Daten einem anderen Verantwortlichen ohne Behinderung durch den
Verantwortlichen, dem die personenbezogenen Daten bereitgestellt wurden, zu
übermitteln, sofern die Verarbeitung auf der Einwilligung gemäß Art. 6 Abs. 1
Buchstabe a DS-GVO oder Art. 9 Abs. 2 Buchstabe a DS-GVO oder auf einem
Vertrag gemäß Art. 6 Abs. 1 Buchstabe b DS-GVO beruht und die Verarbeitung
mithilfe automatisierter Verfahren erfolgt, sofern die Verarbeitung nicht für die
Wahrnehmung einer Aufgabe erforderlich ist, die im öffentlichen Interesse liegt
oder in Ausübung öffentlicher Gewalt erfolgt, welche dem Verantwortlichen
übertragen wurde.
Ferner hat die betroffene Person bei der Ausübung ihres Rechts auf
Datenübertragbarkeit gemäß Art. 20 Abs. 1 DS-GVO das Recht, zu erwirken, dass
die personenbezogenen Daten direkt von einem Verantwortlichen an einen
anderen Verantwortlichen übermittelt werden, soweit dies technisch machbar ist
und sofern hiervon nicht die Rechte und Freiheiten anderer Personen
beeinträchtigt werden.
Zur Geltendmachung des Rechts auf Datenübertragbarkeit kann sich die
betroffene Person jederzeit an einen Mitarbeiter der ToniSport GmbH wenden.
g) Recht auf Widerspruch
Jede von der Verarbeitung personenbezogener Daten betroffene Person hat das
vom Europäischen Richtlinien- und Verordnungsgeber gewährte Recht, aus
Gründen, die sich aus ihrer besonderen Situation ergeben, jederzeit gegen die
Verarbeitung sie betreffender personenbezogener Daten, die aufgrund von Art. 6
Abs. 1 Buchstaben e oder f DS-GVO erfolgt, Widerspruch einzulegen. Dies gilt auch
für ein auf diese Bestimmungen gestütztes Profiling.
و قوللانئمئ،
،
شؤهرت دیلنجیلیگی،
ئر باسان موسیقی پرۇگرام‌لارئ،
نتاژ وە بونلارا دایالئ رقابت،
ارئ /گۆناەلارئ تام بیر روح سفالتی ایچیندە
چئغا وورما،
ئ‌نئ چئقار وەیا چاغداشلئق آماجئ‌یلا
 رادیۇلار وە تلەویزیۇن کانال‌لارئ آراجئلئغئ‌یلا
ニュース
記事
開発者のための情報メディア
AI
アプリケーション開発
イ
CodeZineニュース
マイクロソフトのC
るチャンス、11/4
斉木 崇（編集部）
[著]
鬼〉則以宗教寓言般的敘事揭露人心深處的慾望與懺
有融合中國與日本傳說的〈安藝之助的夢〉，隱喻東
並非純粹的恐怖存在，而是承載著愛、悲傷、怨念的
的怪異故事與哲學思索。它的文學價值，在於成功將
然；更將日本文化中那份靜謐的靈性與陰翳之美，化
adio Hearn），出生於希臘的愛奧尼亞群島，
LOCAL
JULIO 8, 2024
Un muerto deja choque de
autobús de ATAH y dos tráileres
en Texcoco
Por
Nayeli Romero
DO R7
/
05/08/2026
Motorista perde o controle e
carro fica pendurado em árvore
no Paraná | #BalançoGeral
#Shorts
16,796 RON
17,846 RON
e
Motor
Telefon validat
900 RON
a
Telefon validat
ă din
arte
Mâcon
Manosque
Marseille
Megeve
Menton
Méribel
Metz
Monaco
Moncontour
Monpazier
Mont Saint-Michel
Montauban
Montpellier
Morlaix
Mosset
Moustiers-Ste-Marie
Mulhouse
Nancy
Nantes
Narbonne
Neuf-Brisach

--

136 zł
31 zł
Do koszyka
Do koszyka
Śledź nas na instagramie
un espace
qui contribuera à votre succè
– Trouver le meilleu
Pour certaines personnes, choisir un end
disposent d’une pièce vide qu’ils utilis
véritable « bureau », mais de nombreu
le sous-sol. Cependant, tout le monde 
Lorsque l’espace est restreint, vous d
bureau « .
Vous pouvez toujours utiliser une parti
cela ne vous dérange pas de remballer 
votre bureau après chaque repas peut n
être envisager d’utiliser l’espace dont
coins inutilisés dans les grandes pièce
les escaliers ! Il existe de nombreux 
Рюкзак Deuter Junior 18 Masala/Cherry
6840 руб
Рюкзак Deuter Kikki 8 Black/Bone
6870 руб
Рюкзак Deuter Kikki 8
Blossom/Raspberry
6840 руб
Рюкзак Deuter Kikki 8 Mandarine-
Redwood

---

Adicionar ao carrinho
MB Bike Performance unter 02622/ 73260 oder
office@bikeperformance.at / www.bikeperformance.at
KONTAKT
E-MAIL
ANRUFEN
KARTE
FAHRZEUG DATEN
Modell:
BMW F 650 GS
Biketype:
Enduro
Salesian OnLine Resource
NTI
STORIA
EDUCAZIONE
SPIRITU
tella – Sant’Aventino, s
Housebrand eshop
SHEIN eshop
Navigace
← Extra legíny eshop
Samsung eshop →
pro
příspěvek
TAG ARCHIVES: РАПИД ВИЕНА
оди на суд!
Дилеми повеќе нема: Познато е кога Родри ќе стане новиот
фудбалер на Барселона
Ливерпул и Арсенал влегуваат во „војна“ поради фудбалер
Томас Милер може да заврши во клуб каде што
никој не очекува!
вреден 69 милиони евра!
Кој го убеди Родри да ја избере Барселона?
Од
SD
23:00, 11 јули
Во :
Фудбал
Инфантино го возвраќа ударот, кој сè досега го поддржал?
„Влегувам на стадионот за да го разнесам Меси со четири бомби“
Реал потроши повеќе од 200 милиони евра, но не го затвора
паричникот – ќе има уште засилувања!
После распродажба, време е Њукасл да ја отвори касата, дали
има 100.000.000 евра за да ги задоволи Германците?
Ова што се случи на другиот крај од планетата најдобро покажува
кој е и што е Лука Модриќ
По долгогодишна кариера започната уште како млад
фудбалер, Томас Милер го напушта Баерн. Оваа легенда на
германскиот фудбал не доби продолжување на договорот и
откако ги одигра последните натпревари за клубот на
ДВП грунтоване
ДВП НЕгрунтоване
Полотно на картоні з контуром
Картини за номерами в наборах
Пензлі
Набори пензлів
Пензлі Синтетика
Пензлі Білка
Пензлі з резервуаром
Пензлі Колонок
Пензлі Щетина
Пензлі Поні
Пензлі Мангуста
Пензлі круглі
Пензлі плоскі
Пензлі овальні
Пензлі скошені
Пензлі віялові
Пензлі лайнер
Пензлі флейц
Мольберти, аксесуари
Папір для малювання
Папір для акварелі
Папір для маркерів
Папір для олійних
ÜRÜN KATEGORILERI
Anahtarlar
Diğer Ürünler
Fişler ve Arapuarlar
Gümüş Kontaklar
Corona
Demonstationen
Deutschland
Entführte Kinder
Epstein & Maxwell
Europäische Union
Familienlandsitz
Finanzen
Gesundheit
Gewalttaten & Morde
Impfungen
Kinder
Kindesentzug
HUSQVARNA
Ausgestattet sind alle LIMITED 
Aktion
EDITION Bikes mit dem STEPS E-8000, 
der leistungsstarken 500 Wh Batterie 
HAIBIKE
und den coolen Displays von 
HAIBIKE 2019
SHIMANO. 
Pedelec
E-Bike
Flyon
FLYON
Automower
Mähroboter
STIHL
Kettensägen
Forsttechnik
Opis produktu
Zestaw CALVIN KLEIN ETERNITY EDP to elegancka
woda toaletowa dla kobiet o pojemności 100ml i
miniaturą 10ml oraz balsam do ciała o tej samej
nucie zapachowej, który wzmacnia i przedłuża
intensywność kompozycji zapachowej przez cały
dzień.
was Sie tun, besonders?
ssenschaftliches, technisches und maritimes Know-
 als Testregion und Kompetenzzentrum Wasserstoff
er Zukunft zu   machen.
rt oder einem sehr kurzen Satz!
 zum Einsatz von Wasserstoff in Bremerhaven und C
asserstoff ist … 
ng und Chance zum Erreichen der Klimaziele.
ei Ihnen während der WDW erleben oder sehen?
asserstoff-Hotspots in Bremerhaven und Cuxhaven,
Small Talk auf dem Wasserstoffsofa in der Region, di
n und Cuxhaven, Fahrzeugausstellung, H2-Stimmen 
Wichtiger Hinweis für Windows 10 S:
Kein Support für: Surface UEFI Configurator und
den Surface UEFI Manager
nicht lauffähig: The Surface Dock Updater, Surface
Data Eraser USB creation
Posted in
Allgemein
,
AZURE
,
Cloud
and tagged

→ **Problem to work on**
Starting at the line containing "Daten einem anderen" and ending at the line containing "ئ‌نئ چئقار وەیا چاغداشلئق آماجئ‌یلا", write those lines of the records out again with "Datenübertragbarkeit" replaced by "Datenportabilität" and everything else left unchanged.

→ **Your response**
Daten einem anderen Verantwortlichen ohne Behinderung durch den
Verantwortlichen, dem die personenbezogenen Daten bereitgestellt wurden, zu
übermitteln, sofern die Verarbeitung auf der Einwilligung gemäß Art. 6 Abs. 1
Buchstabe a DS-GVO oder Art. 9 Abs. 2 Buchstabe a DS-GVO oder auf einem
Vertrag gemäß Art. 6 Abs. 1 Buchstabe b DS-GVO beruht und die Verarbeitung
mithilfe automatisierter Verfahren erfolgt, sofern die Verarbeitung nicht für die
Wahrnehmung einer Aufgabe erforderlich ist, die im öffentlichen Interesse liegt
oder in Ausübung öffentlicher Gewalt erfolgt, welche dem Verantwortlichen
übertragen wurde.
Ferner hat die betroffene Person bei der Ausübung ihres Rechts auf
Datenportabilität gemäß Art. 20 Abs. 1 DS-GVO das Recht, zu erwirken, dass
die personenbezogenen Daten direkt von einem Verantwortlichen an einen
anderen Verantwortlichen übermittelt werden, soweit dies technisch machbar ist
und sofern hiervon nicht die Rechte und Freiheiten anderer Personen
beeinträchtigt werden.
Zur Geltendmachung des Rechts auf Datenportabilität kann sich die
betroffene Person jederzeit an einen Mitarbeiter der ToniSport GmbH wenden.
g) Recht auf Widerspruch
Jede von der Verarbeitung personenbezogener Daten betroffene Person hat das
vom Europäischen Richtlinien- und Verordnungsgeber gewährte Recht, aus
Gründen, die sich aus ihrer besonderen Situation ergeben, jederzeit gegen die
Verarbeitung sie betreffender personenbezogener Daten, die aufgrund von Art. 6
Abs. 1 Buchstaben e oder f DS-GVO erfolgt, Widerspruch einzulegen. Dies gilt auch
für ein auf diese Bestimmungen gestütztes Profiling.
و قوللانئمئ،
،
شؤهرت دیلنجیلیگی،
ئر باسان موسیقی پرۇگرام‌لارئ،
نتاژ وە بونلارا دایالئ رقابت،
ارئ /گۆناەلارئ تام بیر روح سفالتی ایچیندە
چئغا وورما،
ئ‌نئ چئقار وەیا چاغداشلئق آماجئ‌یلا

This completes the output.